Alexandre Marques, Engineering Manager and Team Lead of Machine Learning Research at Red Hat and former Manager of Machine Learning Research at NeuralMagic, speaks with the University of Pittsburgh’s Health and Explainable AI podcast producer, Brent Phillips, about Red Hat and his team’s work building and maintain platforms that power open-source AI inference at scale.
In this pilot episode of The Inference Layer, Alexandre discusses his transition from aerospace engineering to leading a research team focused on making large AI models faster, cheaper, and more deployable. He explains that while large labs have proven model capabilities, the current challenge lies in moving these models into production. To bridge the gap between research demos and real-world scaling, he emphasizes the need for a deep understanding of how architectural decisions influence performance and the ability to translate research into high-quality code.

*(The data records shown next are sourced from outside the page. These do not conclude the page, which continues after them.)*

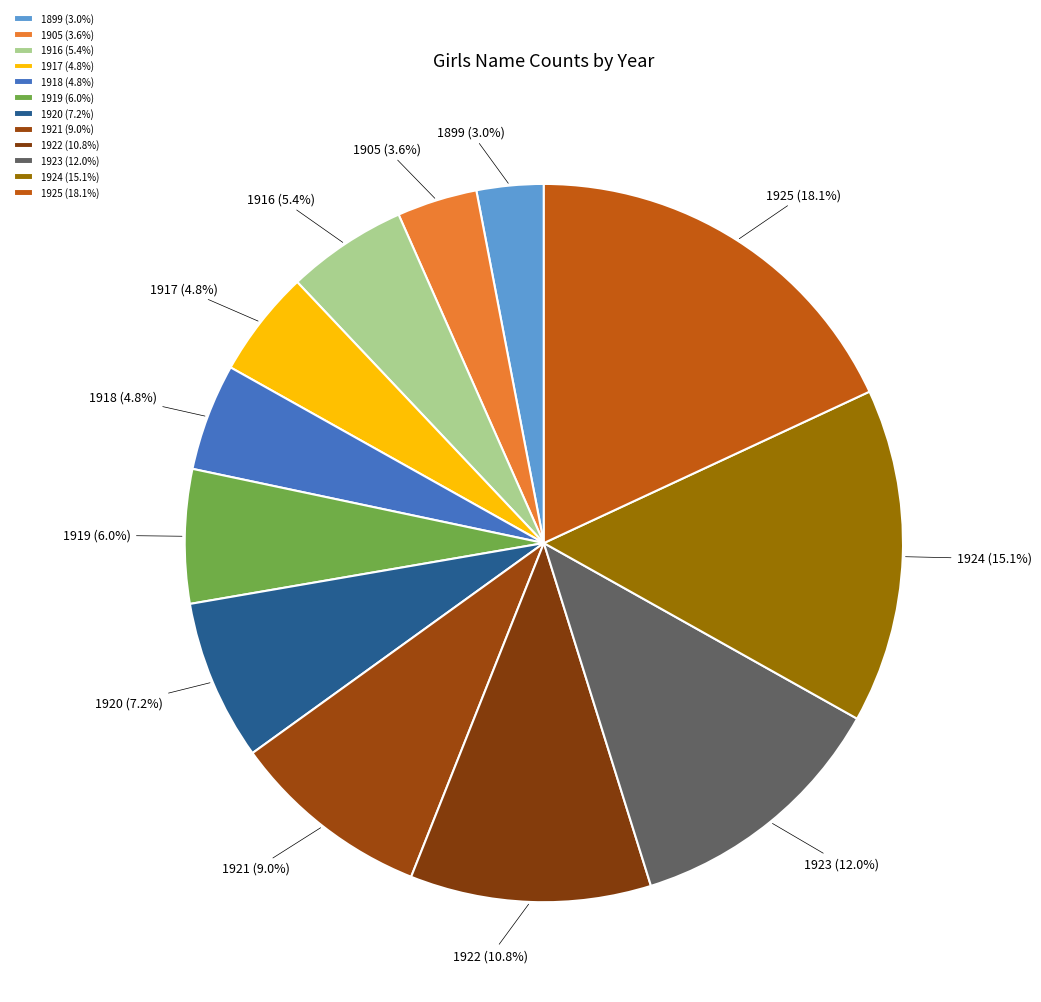

What is the ratio of the value at 1916 to the value at 1925?

0.3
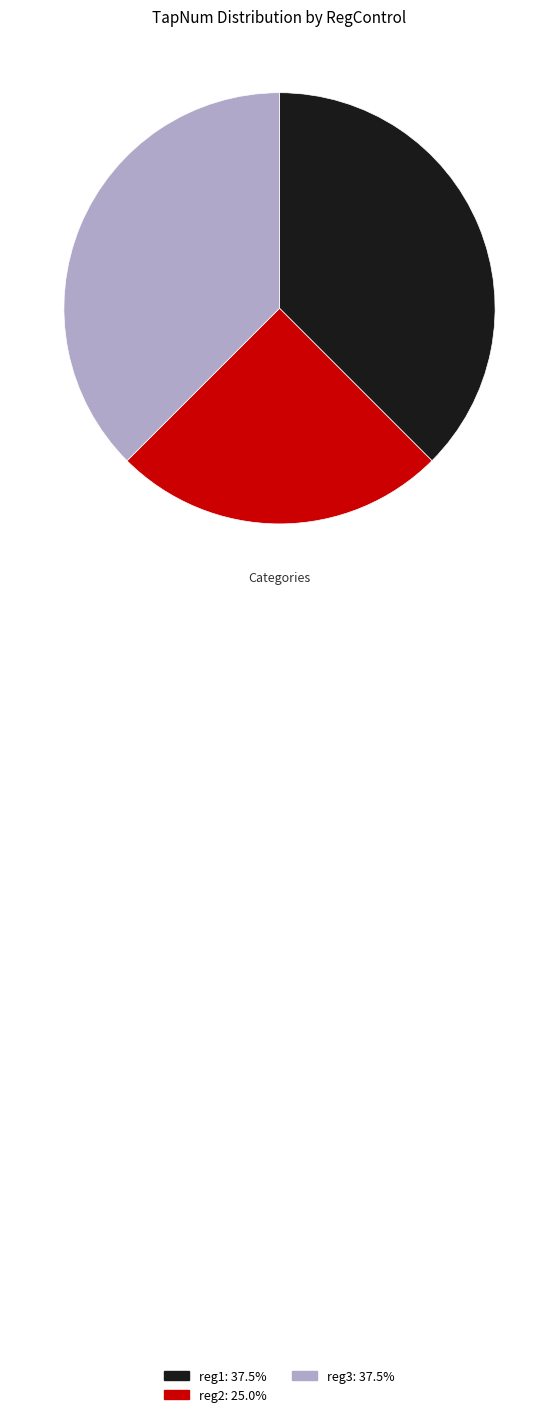

Is reg3 the majority of the pie?

No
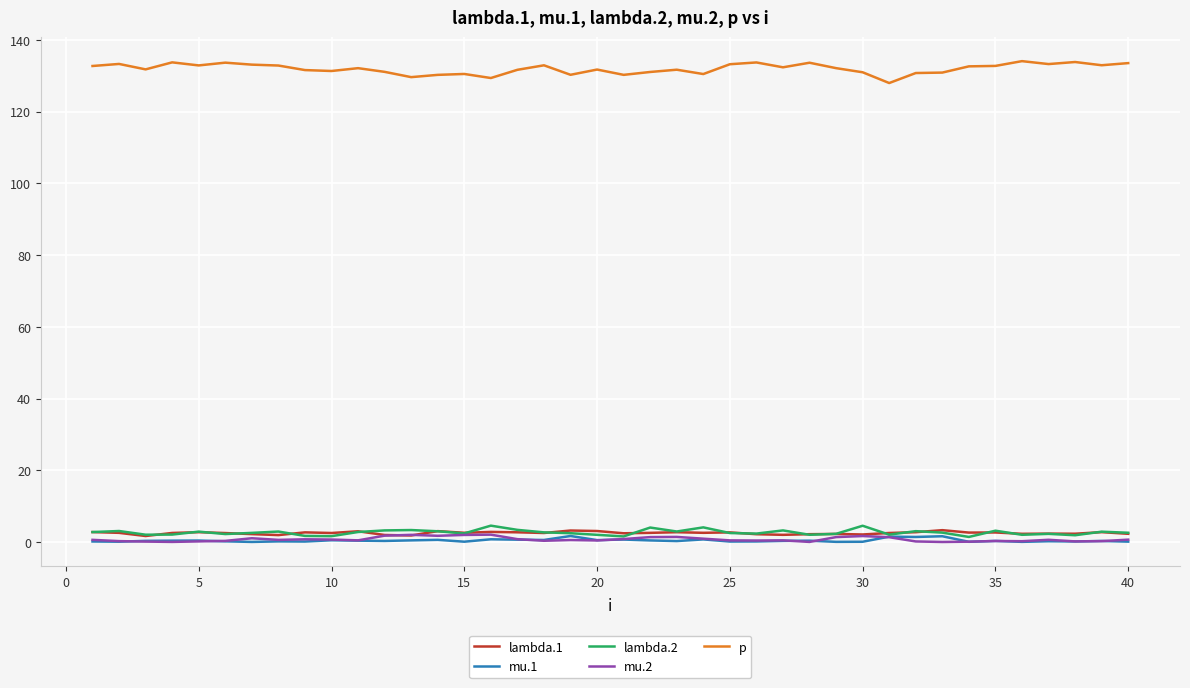

What is the highest value of the p series?

134.1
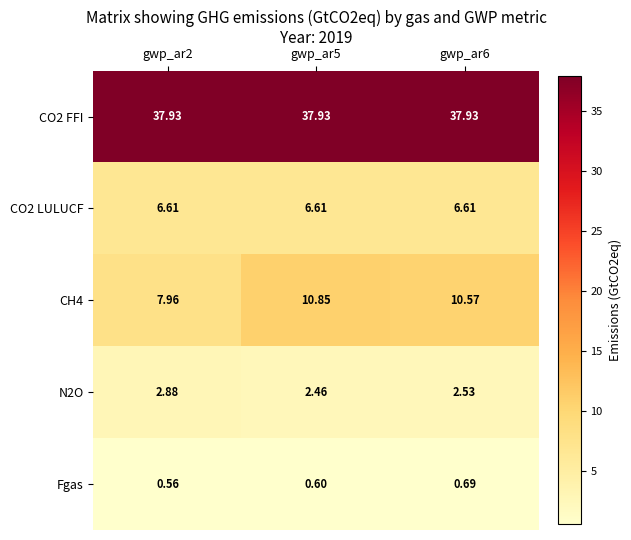

Which series has the widest spread of values?

CH4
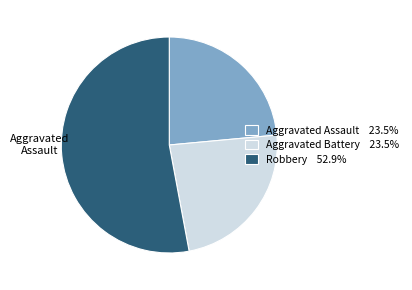

Is there any slice that represents more than half of the pie?

Yes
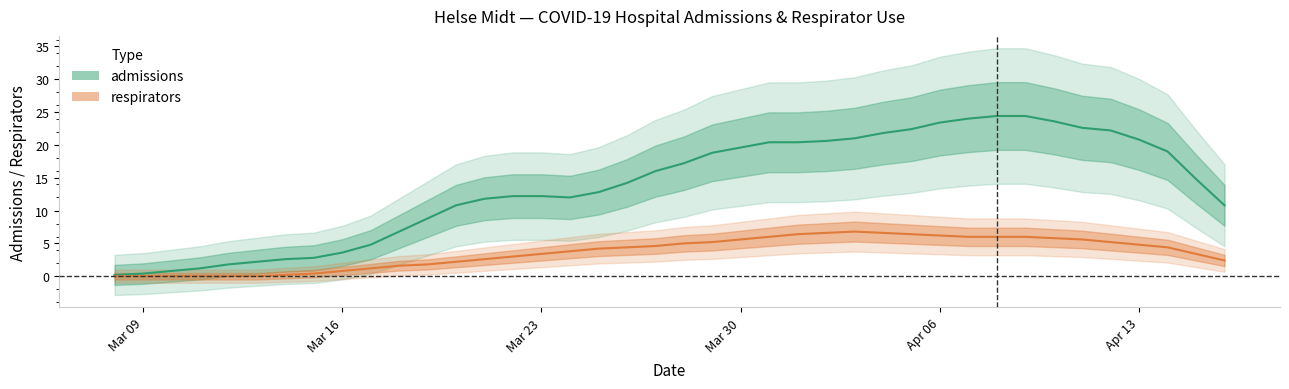

How many data points does each series have?

40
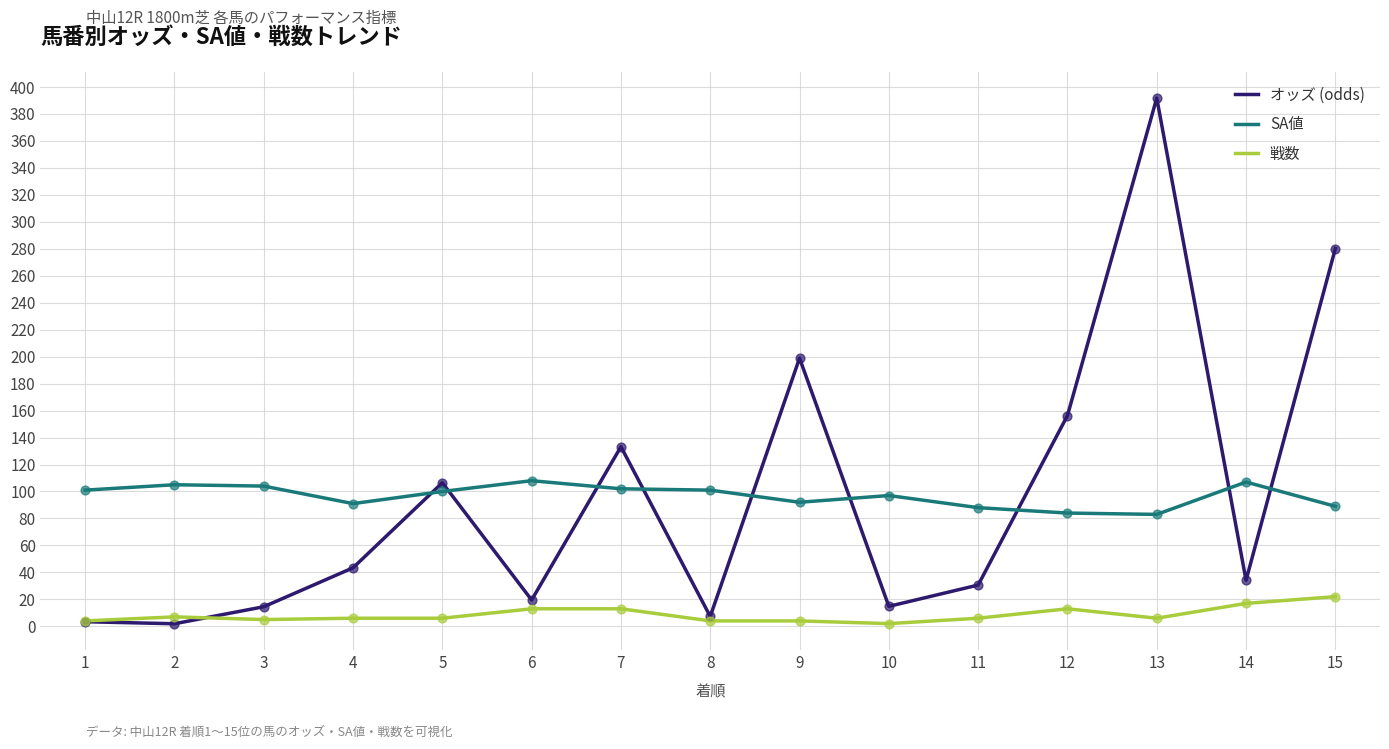

At how many categories does at least one series exceed 267?

2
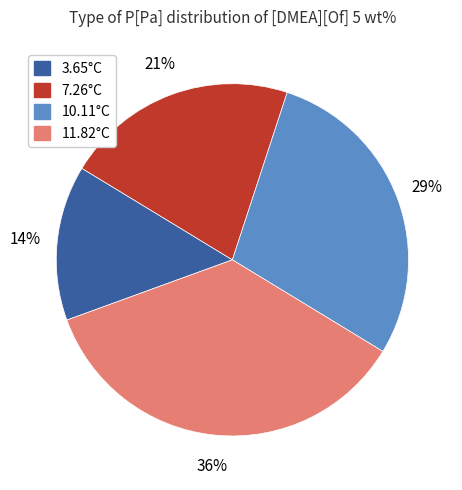

Does any single category account for the majority?

No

The conversation delves into the technical definition of the inference layer, which Alexandre describes as the entire stack, including runtime, hardware, memory management, and batching strategies that sits between a trained model and the end-user experience. He highlights the important role of open source and open research at Red Hat and speaks on is team’s search for a Senior Machine Learning Research Engineer to join the team and work on post-training optimization for large language models and conduct applied research on state-of-the-art inference optimization techniques, including quantization, pruning, knowledge distillation, and speculative decoding.
In the interview, Alexandre highlights two ambitious areas he is eager to explore that define the future of the field. First, he is interested in systematically studying how different optimization techniques compound, specifically how speculative decoding interacts with compression methods like quantization in production environments. Second, he aims to tackle the evolution of inference from single, independent models toward the orchestration of multiple models across distributed environments. This shift introduces new layers of complexity in scheduling and systems design, representing the kind of "hard problem" Alexandre believes will define the next few years of AI deployment.
The Inference Layer podcast is a collaborative initiative linking university AI labs, researchers, volunteers and supporting partners to explore the complexities of moving models from training to real-world deployment. By highlighting advanced research and frontier challenges, the podcast provides a platform for experts to discuss the cutting-edge developments driving the future of AI.